Why should you rebalance your portfolio? Jake gives a good answer:
"Empirical evidence has shown that disciplined rebalancing tends to reduce risk and enhance return."
This is true- but the problem is the use of the word risk. When reading papers on portfolio theory, risk is almost always measured by a thing called beta.
Beta is a statistical measure of the volatility of a stock versus the overall market.
Volatility gets used as a proxy for risk in studies because academics need a number for their calculations that is objective, can be looked at historically, and extrapolated into the future.
But just because it's easy to measure doesn't mean it's telling you the right thing.
I would argue that volatility is not the same thing as risk.
In my opinion, risk is the permanent loss of capital. That's what I really care about.
Think about this: A stock that goes from $60 to $90 is likely to have the same statistical volatility as a stock that goes from $60 to $30. But which was riskier? "Empirical evidence" would say that they were both equally risky, but we all know that it's important to describe these two situations as being very different. I don't care if my stock goes up and down a lot, as long as it ends up at $90 instead of $30.
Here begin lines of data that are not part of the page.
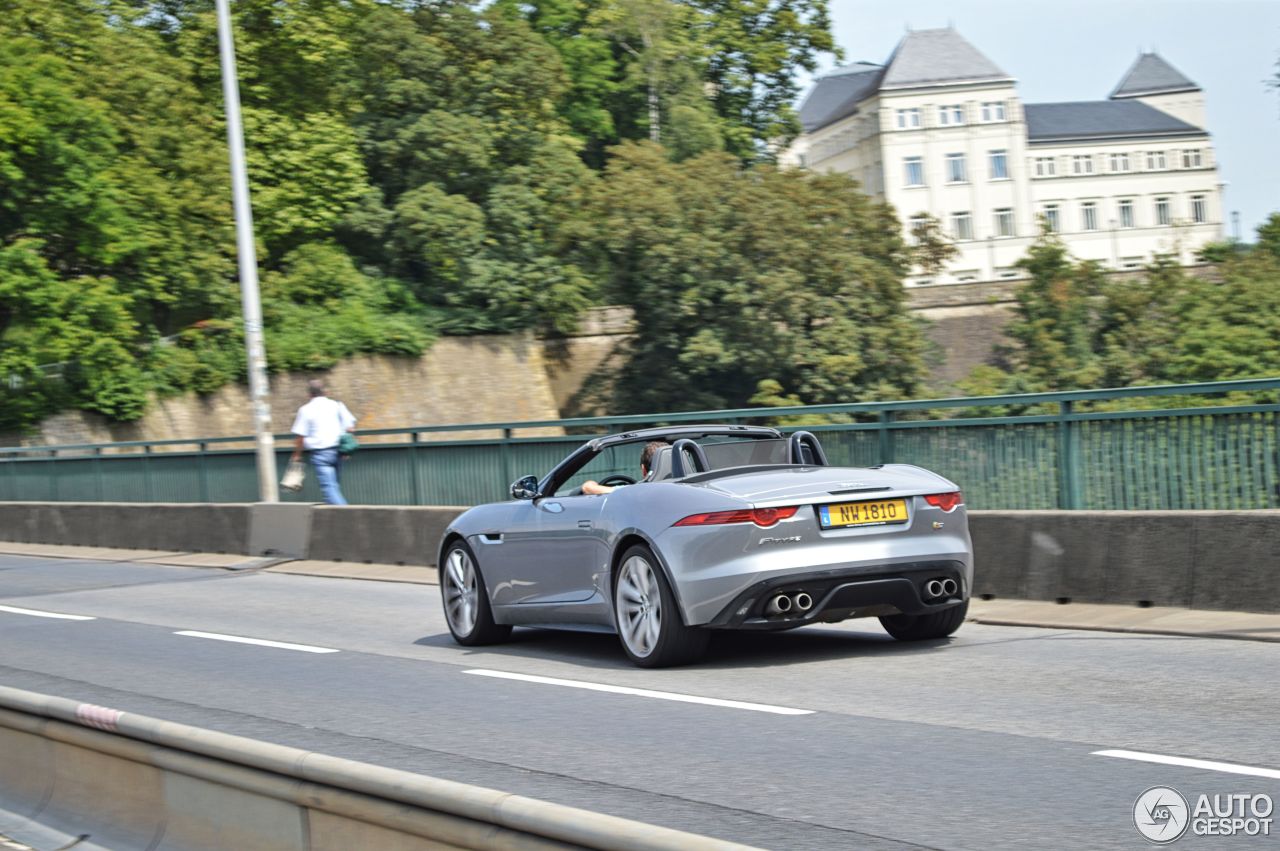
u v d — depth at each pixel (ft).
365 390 190.70
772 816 18.89
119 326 158.92
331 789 15.58
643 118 258.16
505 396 204.33
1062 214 454.81
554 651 36.52
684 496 30.89
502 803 13.41
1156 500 40.83
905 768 21.08
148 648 40.78
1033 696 26.32
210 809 17.71
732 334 190.60
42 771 21.57
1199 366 189.16
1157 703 25.03
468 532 38.32
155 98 178.29
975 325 227.81
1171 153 461.78
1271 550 34.14
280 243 203.10
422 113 209.87
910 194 419.95
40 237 156.66
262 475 73.97
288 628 44.14
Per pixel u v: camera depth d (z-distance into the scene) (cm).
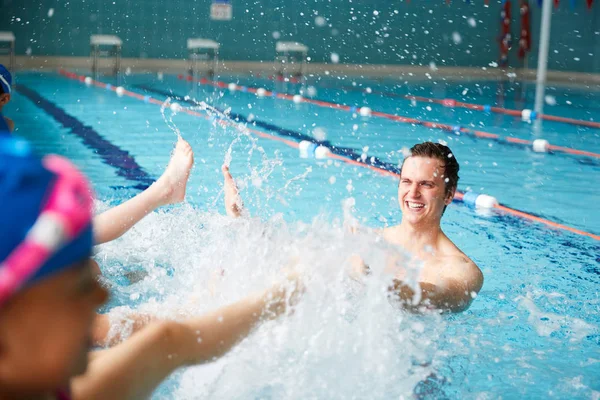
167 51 1378
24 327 44
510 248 292
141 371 77
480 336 187
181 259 230
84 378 72
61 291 45
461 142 593
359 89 1079
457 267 204
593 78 1357
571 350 182
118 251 238
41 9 1290
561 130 680
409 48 1426
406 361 160
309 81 1202
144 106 783
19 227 42
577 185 429
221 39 1394
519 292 231
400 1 1413
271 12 1398
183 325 85
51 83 1014
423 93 1030
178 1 1365
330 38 1409
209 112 739
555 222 341
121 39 1350
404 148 546
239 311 93
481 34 1432
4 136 50
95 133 578
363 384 144
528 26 1412
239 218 209
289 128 648
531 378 163
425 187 207
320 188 385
The risk is that it ends up at $30, not the path it took to get there.
Therefore, I tend to think focusing on portfolio rebalancing as asking the wrong question. Portfolio rebalancing will lead you to sell companies that have been outperforming (which is likely due to excellent execution) and buy companies that are underperforming. This is a bit like benching your best basketball player because you don't want to score too many points all at once.
I may be guilty of 'anchoring bias' due to the fact that I've never rebalanced my portfolio in seven years and that has worked out really well for me- so take my thoughts with a grain of salt. But it's worth thinking about for yourself if you're ok with more volatility in pursuit if higher returns.